## Aim of the task
Reproduce the following material word for word, leaving out the pictures.

## Material provided
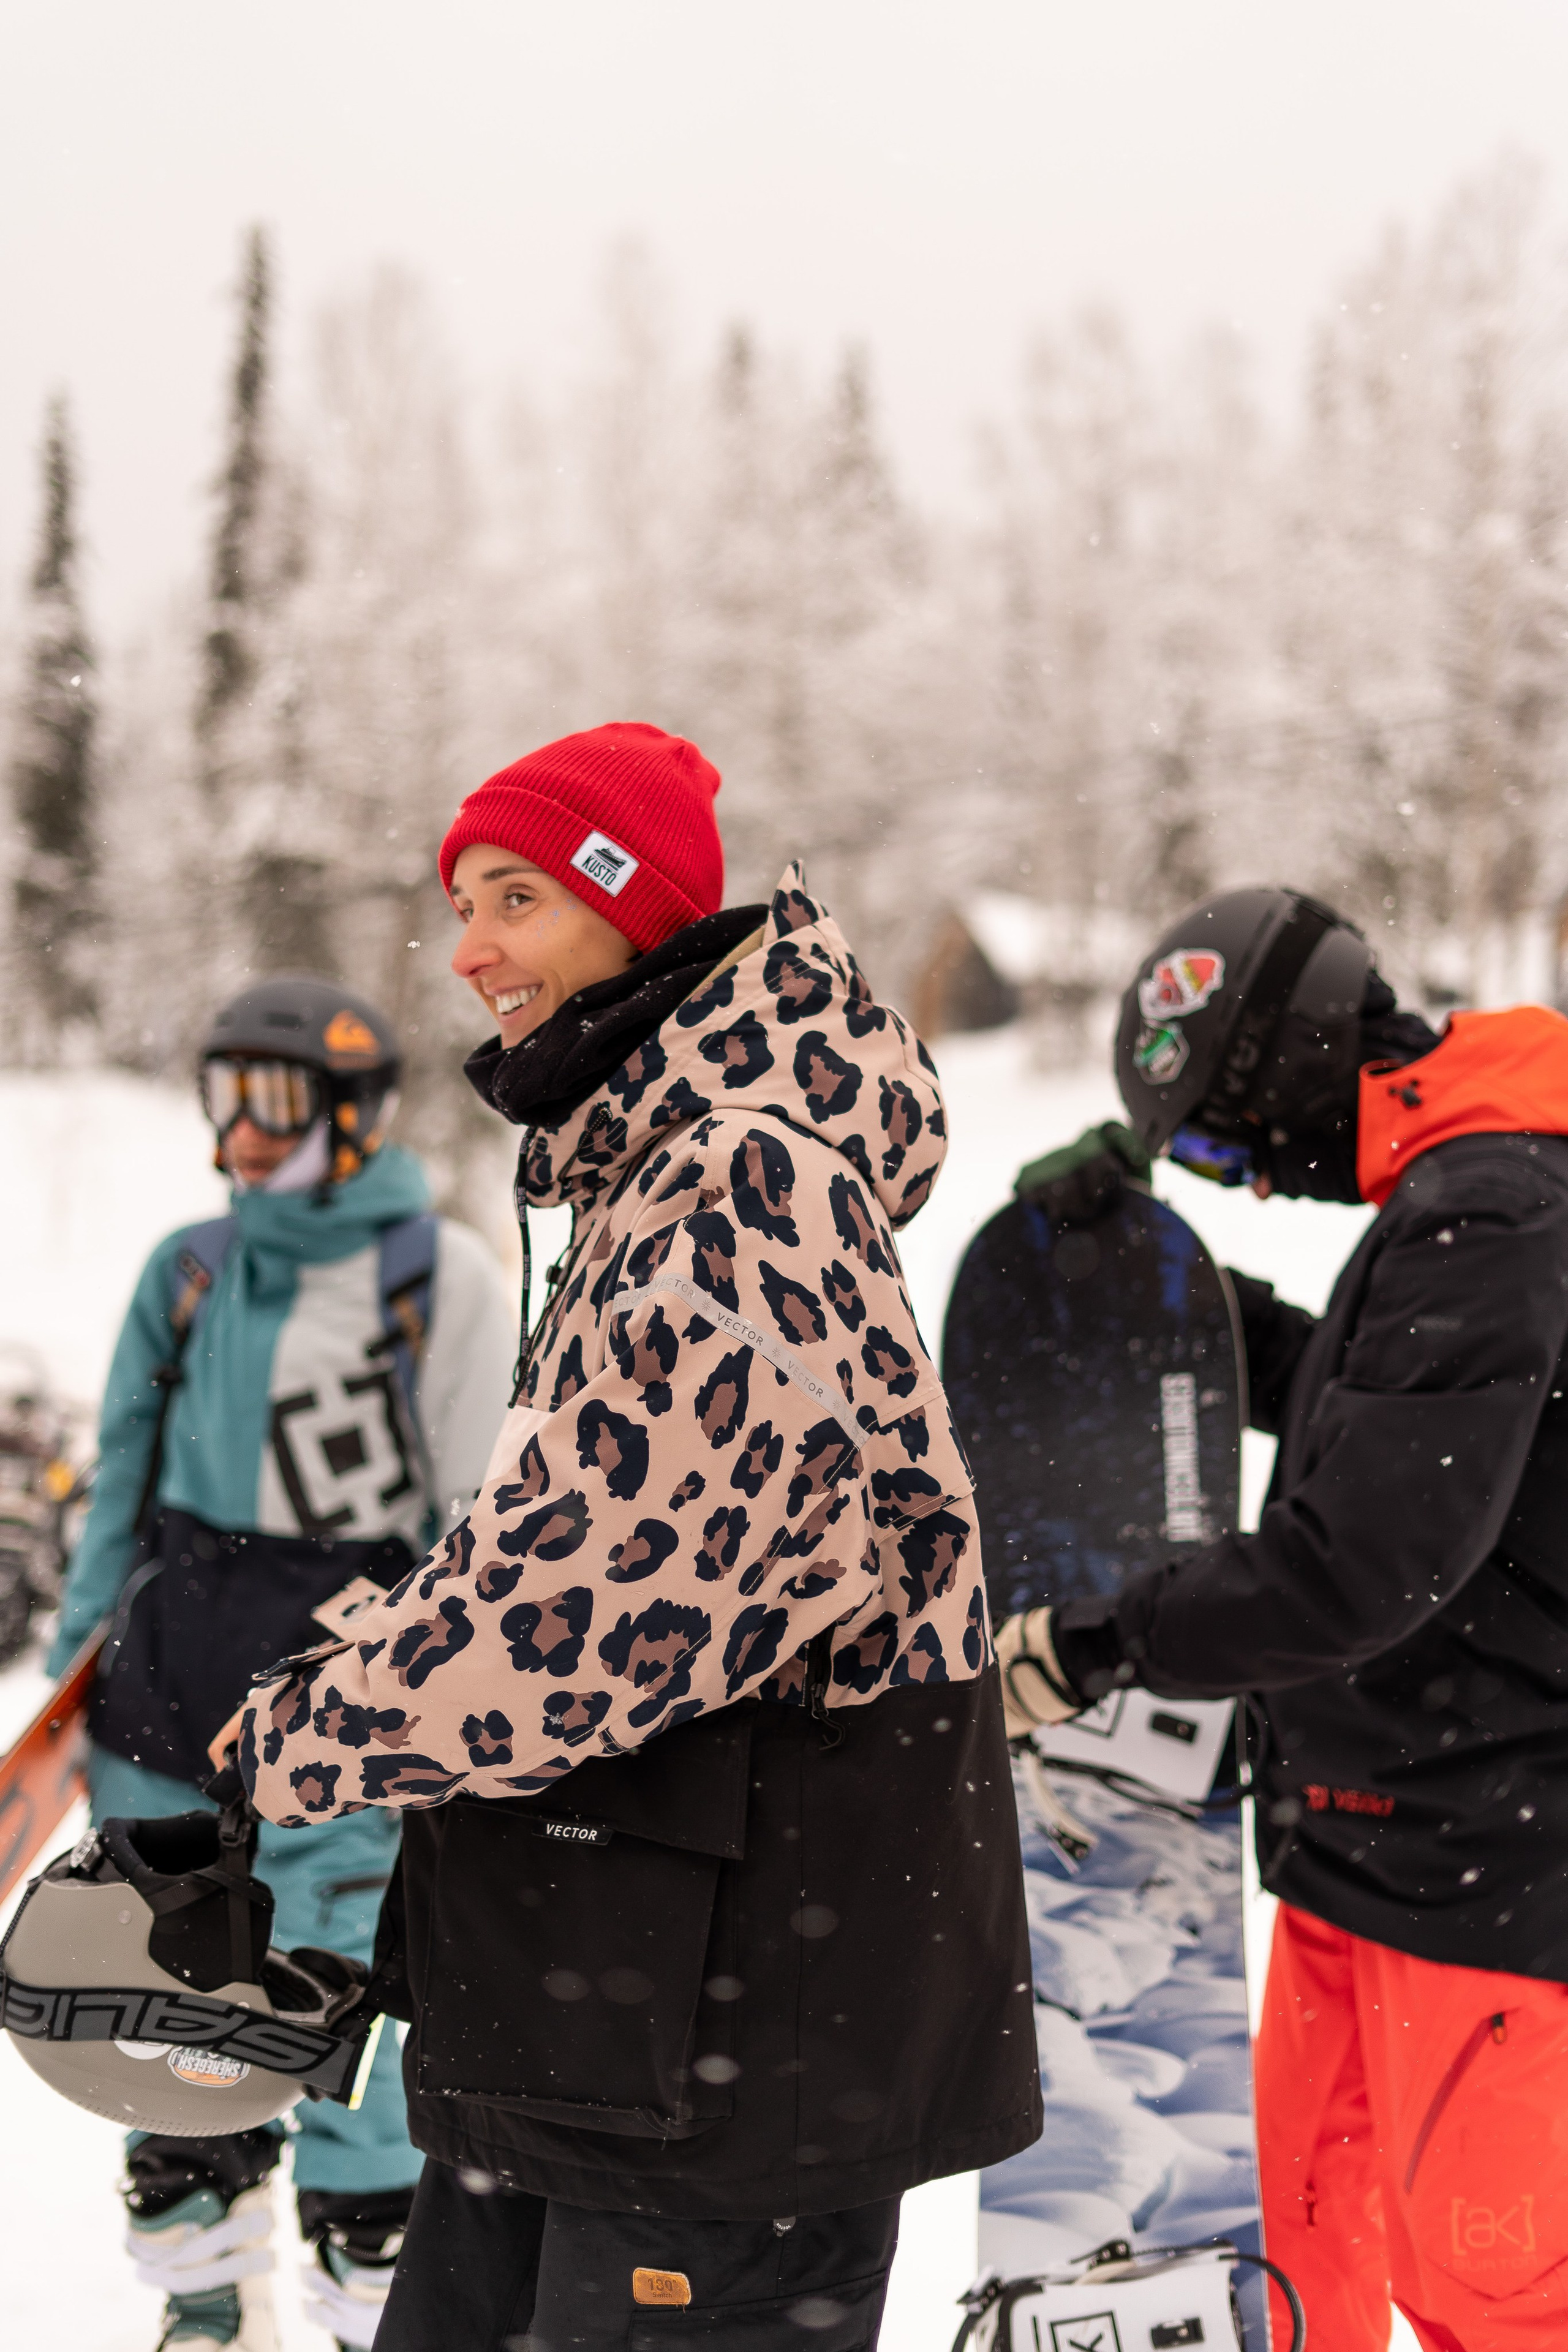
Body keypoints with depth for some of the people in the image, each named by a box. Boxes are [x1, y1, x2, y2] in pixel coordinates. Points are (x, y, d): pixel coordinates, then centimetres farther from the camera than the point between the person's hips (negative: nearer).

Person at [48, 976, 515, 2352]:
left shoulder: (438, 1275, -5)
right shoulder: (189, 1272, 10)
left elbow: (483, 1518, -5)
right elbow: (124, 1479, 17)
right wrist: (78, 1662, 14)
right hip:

## Response
Body keypoints with depth for some of the people in the image, each named by a box. Boxes are [x1, y1, x2, y2] in pixel coordinates. Points are (x, y, d): pixel coordinates, then centimetres farther from the camera than the point between the person's hips (negative: nearer).

Person at [48, 976, 515, 2352]:
left shoulder: (438, 1275, -5)
right shoulder: (189, 1272, 10)
left elbow: (483, 1518, -5)
right elbow: (124, 1479, 17)
right wrist: (78, 1662, 14)
right hip:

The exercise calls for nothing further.